When I was a child, my grandmother told me one day, “There’s nothing new under the sun.” At first I didn’t understand what she meant. Later, as I got a little older I refused to believe her, and was determined to prove her wrong. Finally, when I began focusing on my career as a writer, I accepted her nugget of knowledge as fact, and learned to embrace it for the truth it is. However, if the above observation is true, then what makes any story different from the next?
LIFE EXPERIENCE, IMAGINATION, VOICE AND STYLE.
As most fiction writers will agree, we are products of our environment and individual life experiences and therefore, it stands to reason that many of the seeds for our story plots originate from said life experiences. This can be from what we’ve dealt with on a personal level, what we’ve heard from others, or seen around us including—but, certainly not limited to—what we’ve watched on television, read in books or learned in school. These personal life experiences give our stories a unique flavor which cannot be exactly cloned due to the intricate variables in our individual lives.
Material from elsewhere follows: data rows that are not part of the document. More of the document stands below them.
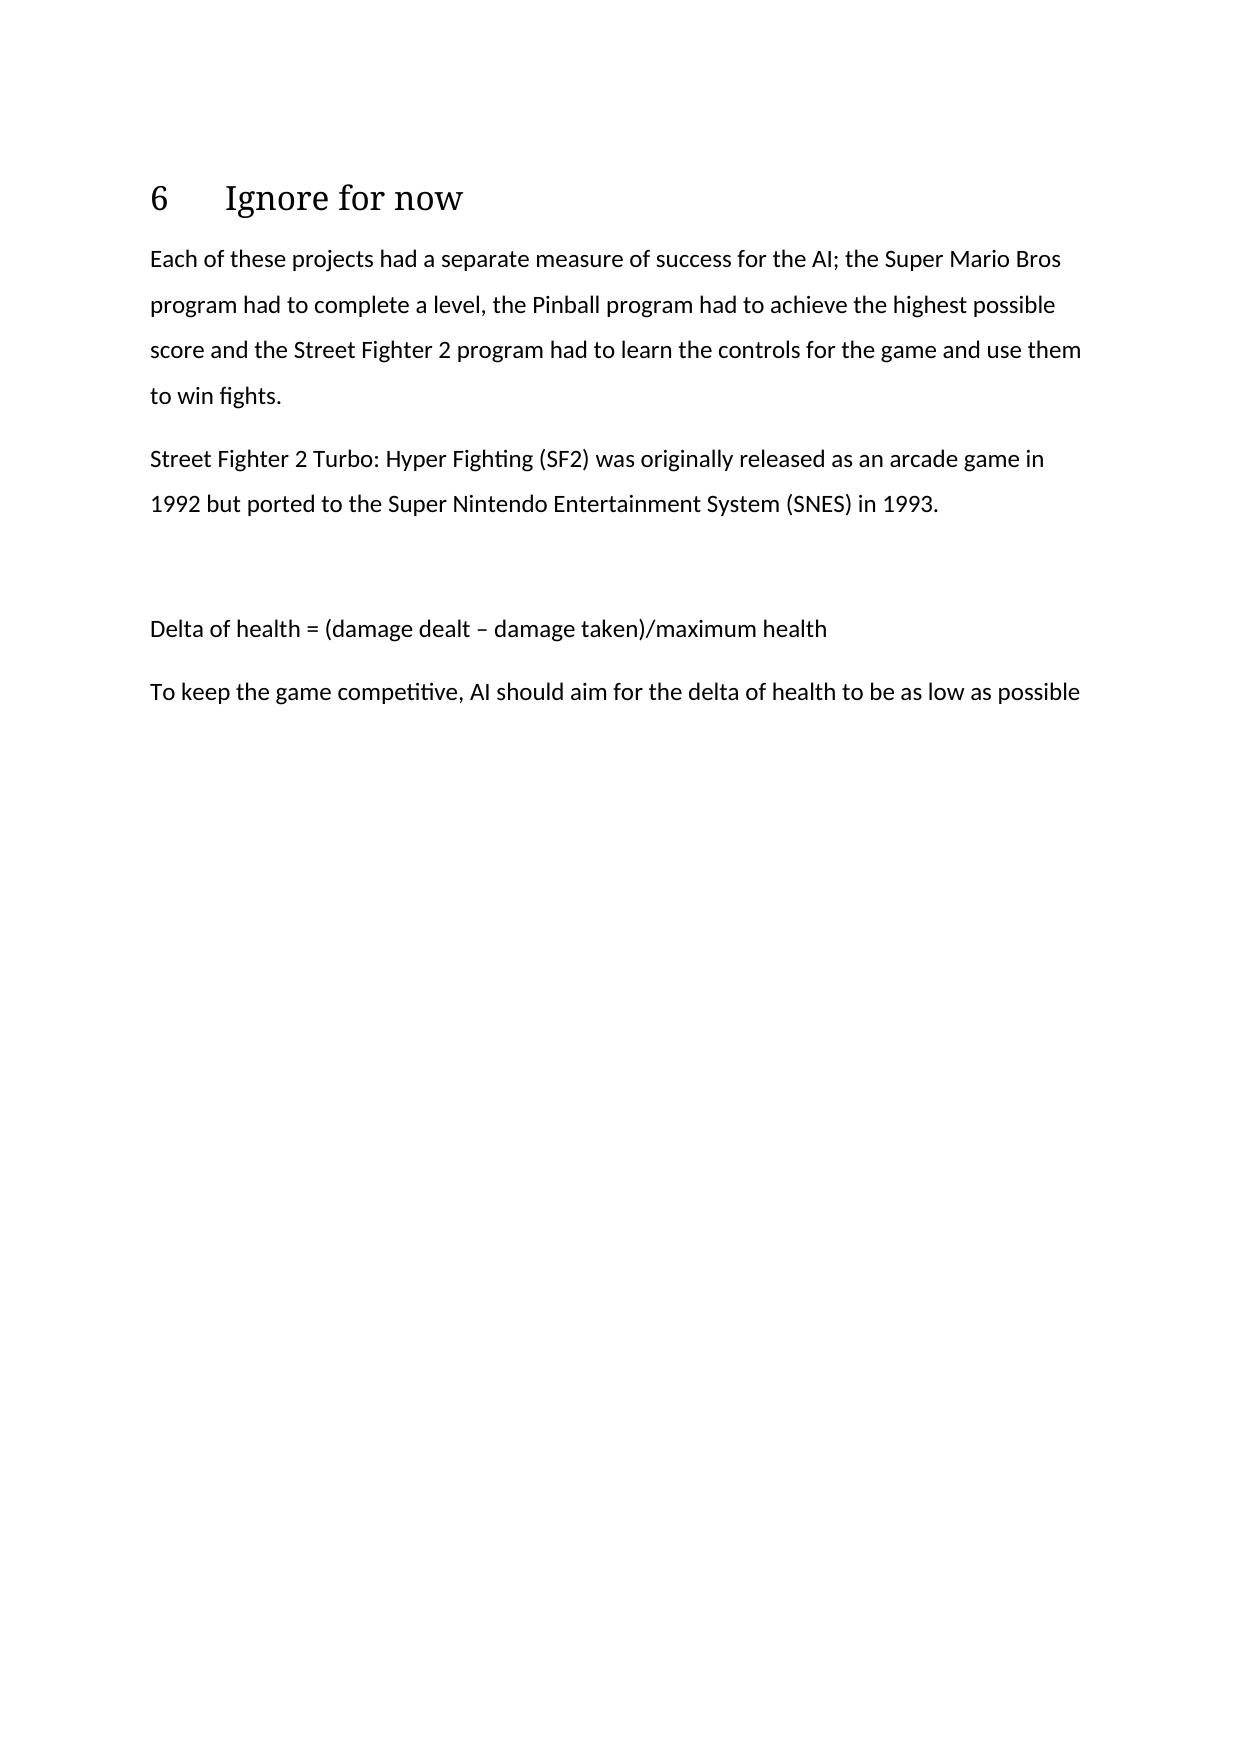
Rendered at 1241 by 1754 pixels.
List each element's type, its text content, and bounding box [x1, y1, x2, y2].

text Delta of health = (damage dealt – damage taken)/maximum health [150, 613, 1090, 644]
text Each of these projects had a separate measure of success for the AI; the Super Mario Bros program had to complete a level, the Pinball program had to achieve the highest possible score and the Street Fighter 2 program had to learn the controls for the game and use them to win fights. [150, 243, 1090, 411]
text Street Fighter 2 Turbo: Hyper Fighting (SF2) was originally released as an arcade game in 1992 but ported to the Super Nintendo Entertainment System (SNES) in 1993. [150, 443, 1090, 519]
text To keep the game competitive, AI should aim for the delta of health to be as low as possible [150, 676, 1090, 706]
subtitle Ignore for now [150, 175, 1090, 220]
I believe that there is a collective consciousness which extends to us all, as we tap into our imaginations and creativeness. We must also accept the fact that the possibilities for formulating scenarios involving larger than life creatures, myths, epic heroes and monsters is finite, just as our voices and styles are infinite. As writers, we sometimes find in the course of plotting a story that we read stories from someone else who came up with very similar ideas for their already published work(s). It is because of this, I continue to work against the truth stated in the title of this post, in order to produce unique stories. I feel in doing this, I can delve deeper into the recesses of my imagination, creativity and life experiences to produce my very own individual story. It is here that we begin to use our imagination to find a variation of the themes we draw from our life experiences and formulate creatively new and exciting takes on tried and true scenarios and themes. It is then that we brand our stories with distinctive twists and turns and imbue it with our own individual spirits and personalities.
As a writer, I’m constantly thinking up new story ideas and using my voice and style to tell the stories. All writers have their own unique voice and style, which separates them from other writers. When it comes to certain elements of storytelling, there are no new ideas. Often, writers of genre fiction ultimately come across elements in another author’s work that closely resembles their own. While this is a common phenomenon, it doesn’t mean that we can’t separate ourselves from other storytellers using similar scenarios and/or themes; it merely means we must work all the more harder at imparting our own essence into our work in order to make it exclusive to us.
Just as there are finite possibilities in regards to scenarios and themes, there is again something to be said for voice and style. I’ve read books that had such similar plots that if you broke it down to the bare essentials it could be the same book. However, what separated the books was the differences in how the authors delivered the story, developed the characters, and the language used to breathe life into the personalities of the characters. How we tell a story, and how much of ourselves we put into our works, is what sets us apart from other writers with similar ideas and themes.
Always remember the old Vulcan axiom from the Star Trek series, Infinite Diversity in Infinite Combinations (IDIC), the philosophy which celebrates the vast array of possibilities and variables in the known universe. And while there are finite themes when stripped down to their essential cores, when we take into consideration the life experiences, imagination, voice and style of the storyteller, the possibilities are indeed infinite and quite fascinating.